Work item — Could you return all of the entries word for word, minus any pictures?

Page images and extracted text —
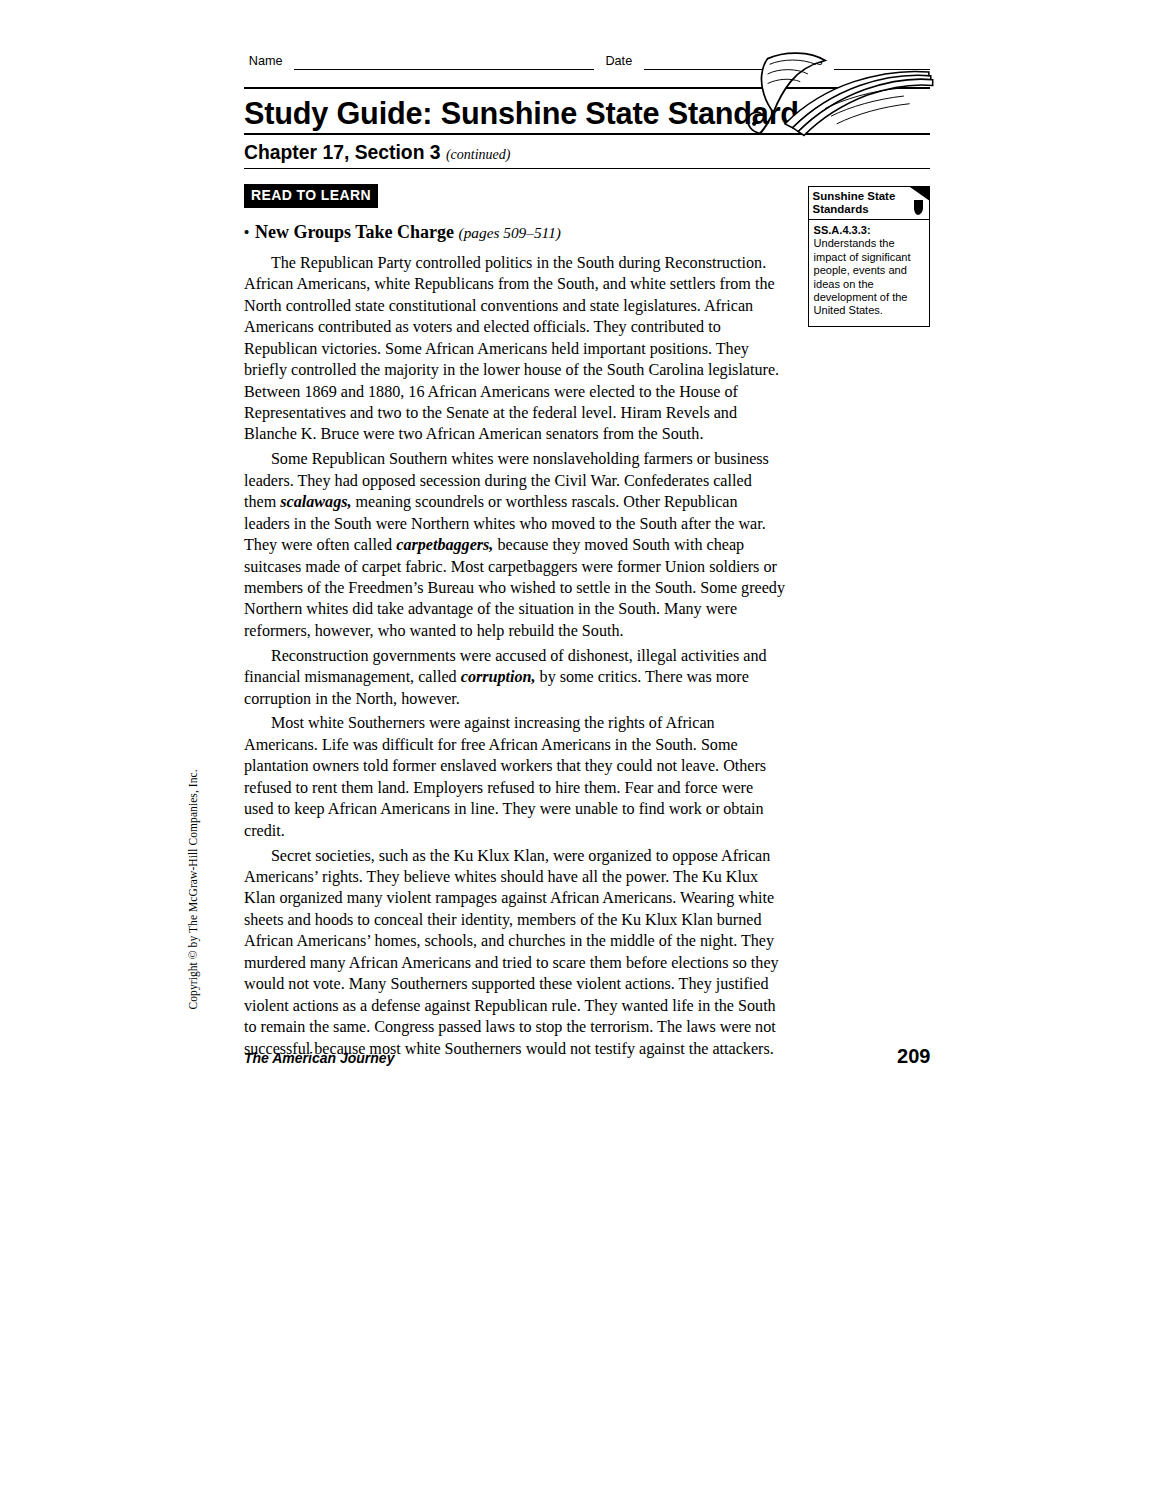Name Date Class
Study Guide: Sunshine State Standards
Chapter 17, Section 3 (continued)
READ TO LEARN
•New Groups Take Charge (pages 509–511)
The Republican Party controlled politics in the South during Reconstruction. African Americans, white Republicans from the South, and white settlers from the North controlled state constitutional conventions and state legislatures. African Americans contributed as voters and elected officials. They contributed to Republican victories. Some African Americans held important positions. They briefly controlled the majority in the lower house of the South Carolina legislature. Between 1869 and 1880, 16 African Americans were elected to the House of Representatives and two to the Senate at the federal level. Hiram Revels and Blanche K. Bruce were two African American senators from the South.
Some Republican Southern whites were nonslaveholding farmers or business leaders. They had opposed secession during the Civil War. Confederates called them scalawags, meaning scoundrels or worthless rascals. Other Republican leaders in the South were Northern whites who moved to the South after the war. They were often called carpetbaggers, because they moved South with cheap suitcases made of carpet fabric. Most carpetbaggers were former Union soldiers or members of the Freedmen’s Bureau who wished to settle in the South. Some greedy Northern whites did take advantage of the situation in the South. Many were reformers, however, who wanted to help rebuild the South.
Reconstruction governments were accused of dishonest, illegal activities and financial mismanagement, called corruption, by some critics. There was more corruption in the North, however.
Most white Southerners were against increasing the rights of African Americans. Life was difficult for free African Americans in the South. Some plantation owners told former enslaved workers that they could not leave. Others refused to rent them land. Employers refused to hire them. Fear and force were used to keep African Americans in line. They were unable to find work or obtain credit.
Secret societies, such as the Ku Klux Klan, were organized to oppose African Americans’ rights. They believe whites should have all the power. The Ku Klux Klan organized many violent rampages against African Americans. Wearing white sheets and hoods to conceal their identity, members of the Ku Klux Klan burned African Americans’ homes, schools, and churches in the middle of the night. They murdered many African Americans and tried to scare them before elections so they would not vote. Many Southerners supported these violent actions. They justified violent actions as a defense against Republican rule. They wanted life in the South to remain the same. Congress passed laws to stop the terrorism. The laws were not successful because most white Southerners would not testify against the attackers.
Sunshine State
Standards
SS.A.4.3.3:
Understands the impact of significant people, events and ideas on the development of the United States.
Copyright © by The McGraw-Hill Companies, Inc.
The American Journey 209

Exercise output —
Name Date Class
Study Guide: Sunshine State Standards
Chapter 17, Section 3 (continued)
READ TO LEARN
•New Groups Take Charge (pages 509–511)
The Republican Party controlled politics in the South during Reconstruction. African Americans, white Republicans from the South, and white settlers from the North controlled state constitutional conventions and state legislatures. African Americans contributed as voters and elected officials. They contributed to Republican victories. Some African Americans held important positions. They briefly controlled the majority in the lower house of the South Carolina legislature. Between 1869 and 1880, 16 African Americans were elected to the House of Representatives and two to the Senate at the federal level. Hiram Revels and Blanche K. Bruce were two African American senators from the South.
Some Republican Southern whites were nonslaveholding farmers or business leaders. They had opposed secession during the Civil War. Confederates called them scalawags, meaning scoundrels or worthless rascals. Other Republican leaders in the South were Northern whites who moved to the South after the war. They were often called carpetbaggers, because they moved South with cheap suitcases made of carpet fabric. Most carpetbaggers were former Union soldiers or members of the Freedmen’s Bureau who wished to settle in the South. Some greedy Northern whites did take advantage of the situation in the South. Many were reformers, however, who wanted to help rebuild the South.
Reconstruction governments were accused of dishonest, illegal activities and financial mismanagement, called corruption, by some critics. There was more corruption in the North, however.
Most white Southerners were against increasing the rights of African Americans. Life was difficult for free African Americans in the South. Some plantation owners told former enslaved workers that they could not leave. Others refused to rent them land. Employers refused to hire them. Fear and force were used to keep African Americans in line. They were unable to find work or obtain credit.
Secret societies, such as the Ku Klux Klan, were organized to oppose African Americans’ rights. They believe whites should have all the power. The Ku Klux Klan organized many violent rampages against African Americans. Wearing white sheets and hoods to conceal their identity, members of the Ku Klux Klan burned African Americans’ homes, schools, and churches in the middle of the night. They murdered many African Americans and tried to scare them before elections so they would not vote. Many Southerners supported these violent actions. They justified violent actions as a defense against Republican rule. They wanted life in the South to remain the same. Congress passed laws to stop the terrorism. The laws were not successful because most white Southerners would not testify against the attackers.
Sunshine State
Standards
SS.A.4.3.3:
Understands the impact of significant people, events and ideas on the development of the United States.
Copyright © by The McGraw-Hill Companies, Inc.
The American Journey 209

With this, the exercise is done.